O outro morador de rua era
um sujeito conhecido por “Galo”, ele tinha um vozeirão e quando tomava
todas, gostava de soltar a voz somente ao amanhecer, acordando todos os
moradores com a sua poderosa voz, o apelido dele foi em decorrência desse hábito
- o Zé não gostava nem um pouco, pois dormia tarde da noite e, gostava de dormir
um pouco mais pela manhã, mas, o Galo não deixava.
Quase todos os seus
conterrâneos trabalhavam – o Zé Mundão não fazia nada, graças a uma ajuda
financeira que todo mês caia na sua conta bancária, depositada por familiares -
aproveitava a sua estada para conhecer a cidade e a sua gente.
Certo dia ficou olhando os
aposentados jogarem carteado, na Praça da Cruz Vermelha, em frente ao Hospital
do Câncer – entrou no jogo, somente levantando quando ficou liso, indo
embora toda a grana que tinha retirado do banco.
Pela parte noite falou com
o seu irmão:
- Mano, hoje, fiz a maior
besteira, entrei num jogo de cartas com uma velharada que fica o dia todo na
praça, pensava que ia ganhar deles, pura enganação, os caras são viciados e
acho que usam cartas marcadas para ganhar dos otários que nem eu!
O seu irmão, o Zé Pacú, com
cinco anos de praia no Rio, deu o conselho:
- Poxa, esqueci-me de falar
para você não entrar em nenhum jogo por aqui, pois é tudo malandragem, tudo
combinado, passa bem longe deles, nada de placa de carros, jogo do bicho,
carteado nas ruas, nem jogo de dados nas barcaças!
Os conterrâneos do Zé
falavam o “carioquês”, muita gíria, usavam roupas da moda carioca e,
ele, falava somente o “amazonês” e não estava nem ai para a moda.
Os seus amigos o policiavam
para não dar bobeira nem vacilada, para não ser chamado de Zé Mané ou Paraíba,
mas, por falar “pelos cotovelos”, não tinha jeito, era uma mancada atrás
da outra!
Numa sexta-feira à noite,
foram passear em Ipanema, ao pararem em uma lanchonete, o Zé Mundão saiu com a
seguinte pérola que matou de vergonha os seus colegas:
- Mano, prepara rapidinho
prá mim um Kikão e um suco parrudão de cupuaçu que estou brocadão!

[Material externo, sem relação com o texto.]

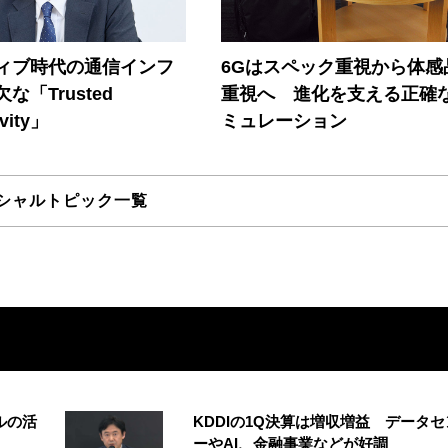
ティブ時代の通信インフ
6Gはスペック重視から体感
な「Trusted
重視へ 進化を支える正確
vity」
ミュレーション
シャルトピック一覧
ルの活
KDDIの1Q決算は増収増益 データセ
ーやAI、金融事業などが好調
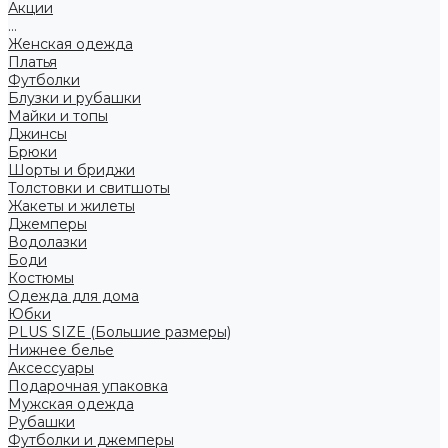
Акции
...
Женская одежда
Платья
Футболки
Блузки и рубашки
Майки и топы
Джинсы
Брюки
Шорты и бриджи
Толстовки и свитшоты
Жакеты и жилеты
Джемперы
Водолазки
Боди
Костюмы
Одежда для дома
Юбки
PLUS SIZE (Большие размеры)
Нижнее белье
Аксессуары
Подарочная упаковка
Мужская одежда
Рубашки
Футболки и джемперы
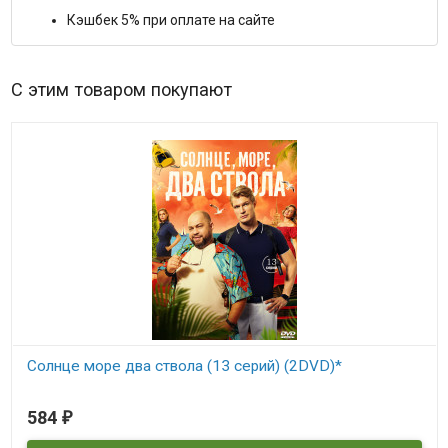
Кэшбек 5% при оплате на сайте
С этим товаром покупают
Солнце море два ствола (13 серий) (2DVD)*
В наличии
584
₽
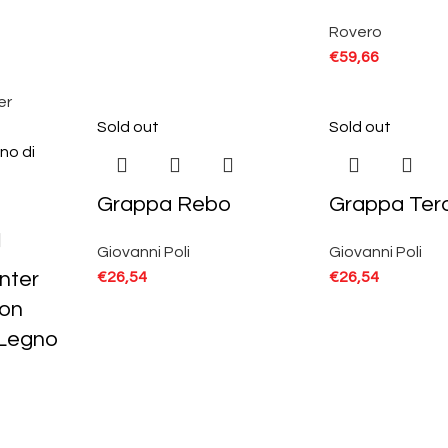
Rovero
€
59,66
Sold out
Sold out
Grappa Rebo
Grappa Ter
Giovanni Poli
Giovanni Poli
nter
€
26,54
€
26,54
con
 Legno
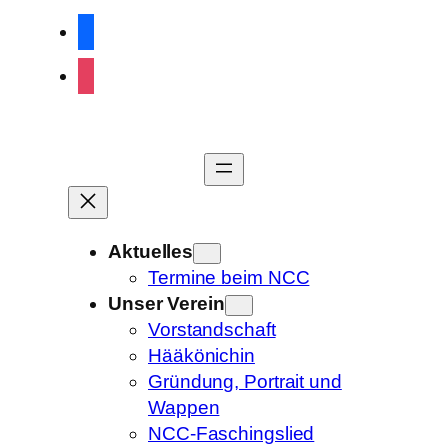
Zum
facebook
Inhalt
instagram
springen
Aktuelles
Termine beim NCC
Unser Verein
Vorstandschaft
Hääkönichin
Gründung, Portrait und
Wappen
NCC-Faschingslied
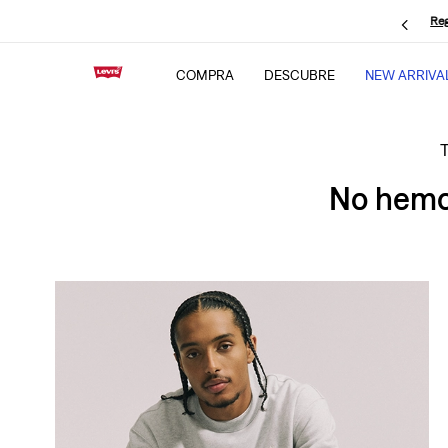
Reg
COMPRA
DESCUBRE
NEW ARRIVA
No hemos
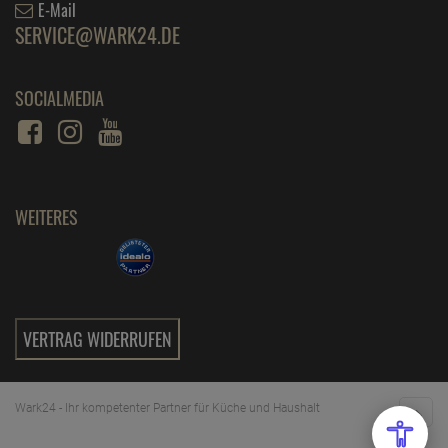
E-Mail
SERVICE@WARK24.DE
SOCIALMEDIA
WEITERES
VERTRAG WIDERRUFEN
Wark24 - Ihr kompetenter Partner für Küche und Haushalt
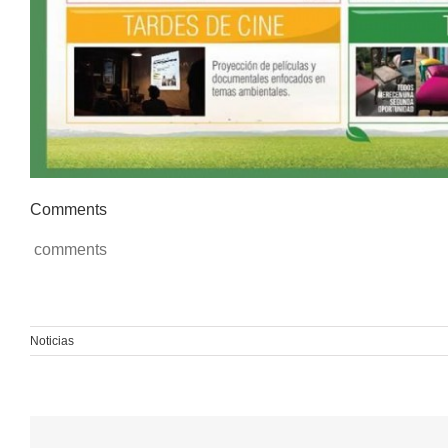
Comments
comments
Noticias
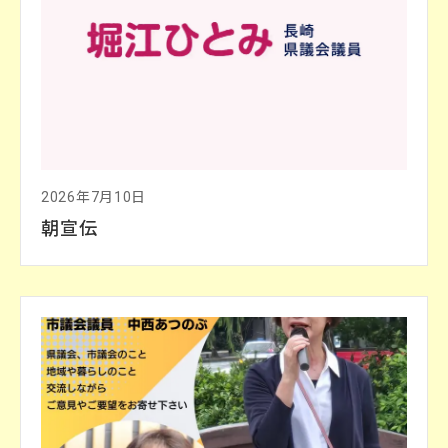
2026年7月10日
朝宣伝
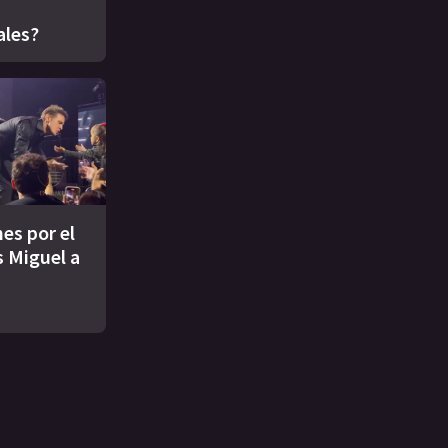
ales?
es por el
s Miguel a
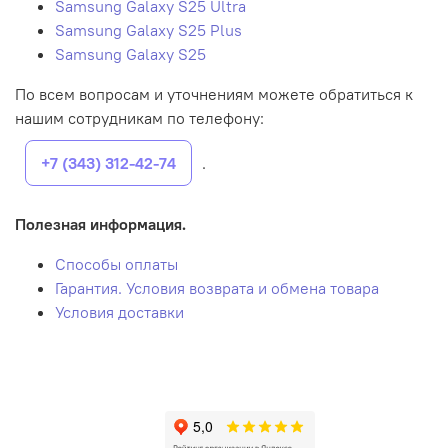
Samsung Galaxy S25 Ultra
Samsung Galaxy S25 Plus
Samsung Galaxy S25
По всем вопросам и уточнениям можете обратиться к
нашим сотрудникам по телефону:
+7 (343) 312-42-74
.
Полезная информация.
Способы оплаты
Гарантия. Условия возврата и обмена товара
Условия доставки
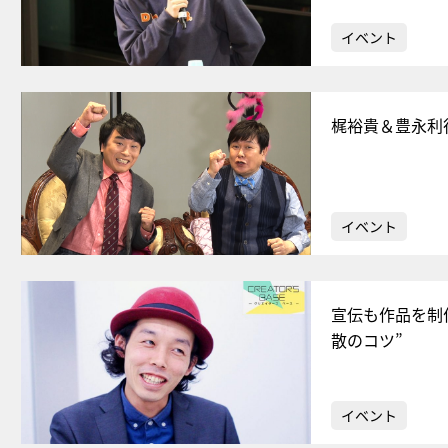
イベント
梶裕貴＆豊永利
イベント
宣伝も作品を制
散のコツ”
イベント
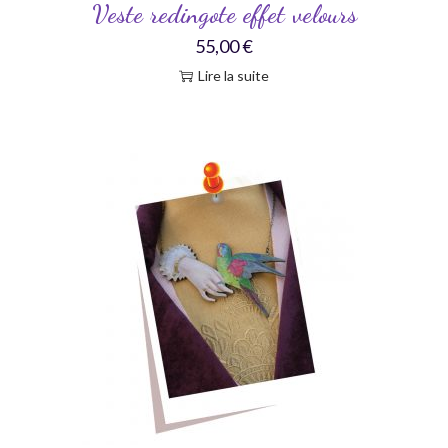
Veste redingote effet velours
55,00
€
Lire la suite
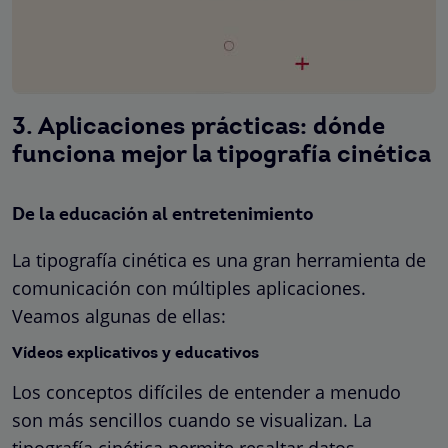
3. Aplicaciones prácticas: dónde
funciona mejor la tipografía cinética
De la educación al entretenimiento
La tipografía cinética es una gran herramienta de
comunicación con múltiples aplicaciones.
Veamos algunas de ellas:
Vídeos explicativos y educativos
Los conceptos difíciles de entender a menudo
son más sencillos cuando se visualizan. La
tipografía cinética permite resaltar datos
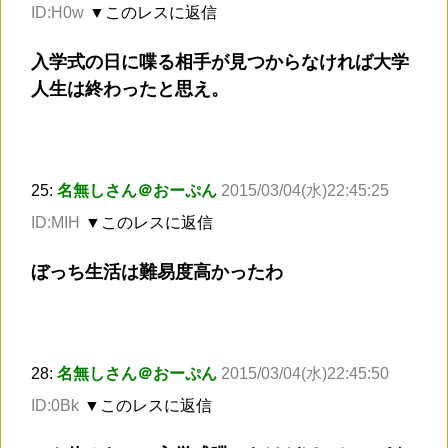
ID:H0w
▼このレスに返信
入学式の日に喋る相手が見つからなければ大学
人生は終わったと思え。
25:
名無しさん＠おーぷん
2015/03/04(水)22:45:25
ID:MIH
▼このレスに返信
ぼっち生活は難易度高かったわ
28:
名無しさん＠おーぷん
2015/03/04(水)22:45:50
ID:0Bk
▼このレスに返信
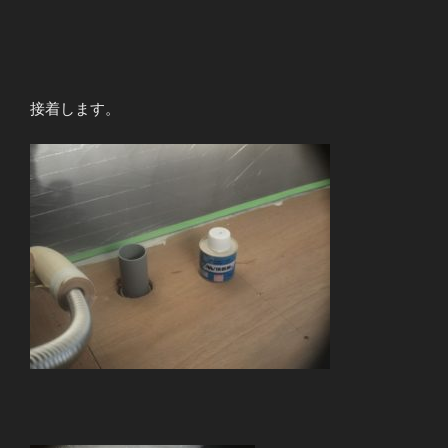
接着します。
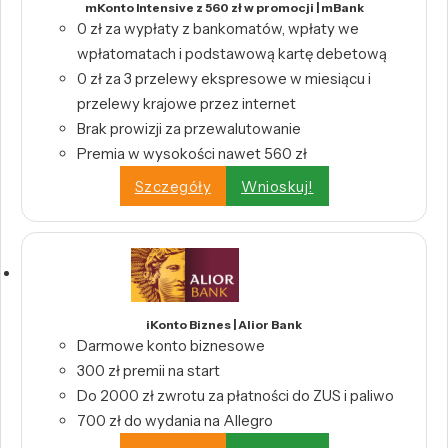
mKonto Intensive z 560 zł w promocji | mBank
0 zł za wypłaty z bankomatów, wpłaty we
wpłatomatach i podstawową kartę debetową
0 zł za 3 przelewy ekspresowe w miesiącu i
przelewy krajowe przez internet
Brak prowizji za przewalutowanie
Premia w wysokości nawet 560 zł
Szczegóły
Wnioskuj!
iKonto Biznes | Alior Bank
Darmowe konto biznesowe
300 zł premii na start
Do 2000 zł zwrotu za płatności do ZUS i paliwo
700 zł do wydania na Allegro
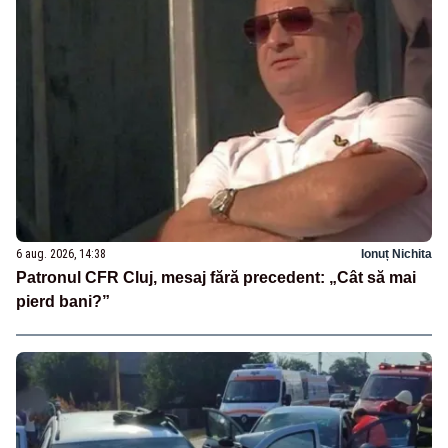
6 aug. 2026, 14:38
Ionuț Nichita
Patronul CFR Cluj, mesaj fără precedent: „Cât să mai
pierd bani?”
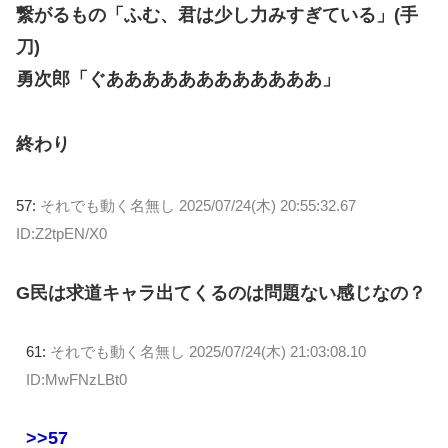
繋がるもの「ふむ、君は少し力みすぎている」(手
刀)
勇次郎「ぐああああああああああああ」
終わり
57:
それでも動く名無し
2025/07/24(木) 20:55:32.67
ID:Z2tpEN/X0
G民は求道キャラ出てくるのは問題ない感じなの？
61:
それでも動く名無し
2025/07/24(木) 21:03:08.10
ID:MwFNzLBt0
>>57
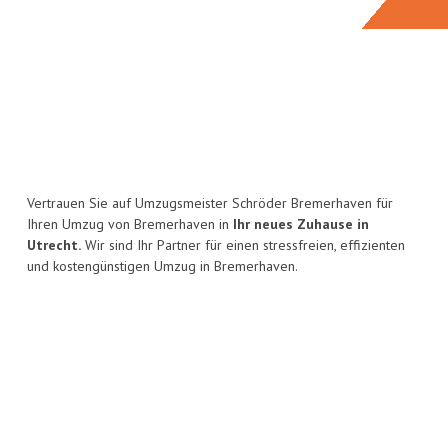
Vertrauen Sie auf Umzugsmeister Schröder Bremerhaven für
Ihren Umzug von Bremerhaven in
Ihr neues Zuhause in
Utrecht.
Wir sind Ihr Partner für einen stressfreien, effizienten
und kostengünstigen Umzug in Bremerhaven.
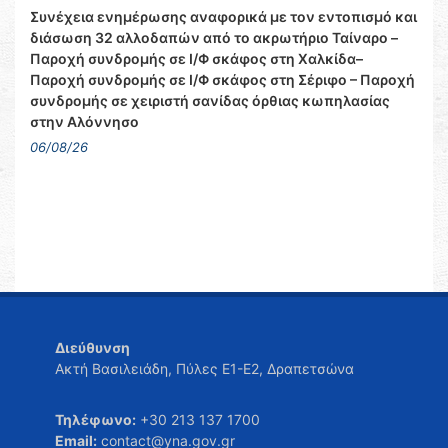
Συνέχεια ενημέρωσης αναφορικά με τον εντοπισμό και
διάσωση 32 αλλοδαπών από το ακρωτήριο Ταίναρο –
Παροχή συνδρομής σε Ι/Φ σκάφος στη Χαλκίδα–
Παροχή συνδρομής σε Ι/Φ σκάφος στη Σέριφο – Παροχή
συνδρομής σε χειριστή σανίδας όρθιας κωπηλασίας
στην Αλόννησο
06/08/26
Διεύθυνση
Ακτή Βασιλειάδη, Πύλες Ε1-Ε2, Δραπετσώνα
Τηλέφωνο:
+30 213 137 1700
Email:
contact@yna.gov.gr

- Cumo é qui é, gente fina?
– o garçom
questionou, pois não entendeu nada.
Foi o suficiente para os
seus amigos manauaras saírem em debandada, deixando o Zé Mundão falando
sozinho!
O Zé sempre respeitava o
modo de ser do carioca, porém, não permitia que alguém tentasse mudar o seu
comportamento de caboclo baré.
Num domingo ensolarado
foram à praia – a onda era pegar o ônibus, descalços, de sunga, sem camisa, com
uma toalha nos ombros.
Os seus amigos ficavam
chateados com o Zé, pois ele não se trajava de forma alguma
daquele jeito - todos se
comportavam igual aos cariocas, enquanto ele calçava tênis com soquete, vestia
bermudão e camisa tipo polo, além de ficar falando alto um monte de besteiras
dentro do ônibus!
Com o passar do tempo, foi
fazendo muitas amizades, começou a assimilar o jeito carioca de ser, já estava
perdendo o seu jeitão de caboclo da Amazônia e, aprendendo a falar o carioquês,
gírias e se vestindo conforme a moda, mas, estava chegando a hora de voltar para
a sua terrinha, caso tivesse ficado mais um pouco por lá teria perdido a sua
identidade cultural.
Fizeram um bota fora para o
Zé Mundão, a despedida foi num boteco da rua em que morava, os seus amigos
cariocas já estavam acostumados com ele e lamentavam muito a sua partida. Fez
um brinde e um pequeno discurso:
- Volto para a minha cidade
com o coração partido, vou guardar para sempre as lembranças do Rio, dos
lugares fantásticos que conheci, das lindas praias e da alegria contagiante dos
cariocas. Não dou muita atenção ao noticiário que mostra somente a violência
que acontece aqui – a mesma coisa é com relação à Amazônia, somente somos
notícia na mídia , quando um barco vai a
pique, com dezenas mortes ou quando o assunto é desmatamento e grandes enchentes
e vazantes. O que acontece de bom no Rio e em Manaus não é muito mostrado, pois
não dá ibope!
Qualquer um dia desses irei
voltar, para matar a saudade de vocês, do Maracanã, da Igreja da Candelária,
dos Arcos da Lapa e dos Bondinhos, da Biblioteca Nacional, do Teatro Municipal,
da Quinta da Boavista, da Lagoa Rodrigo de Freitas, do Aterro do Flamengo, das
praias de Ipanema, Prainha, Vermelha e de Copacabana, do Cristo Redentor e do
Pão de Açúcar. Um brinde para os meus amigos manauaras e cariocas!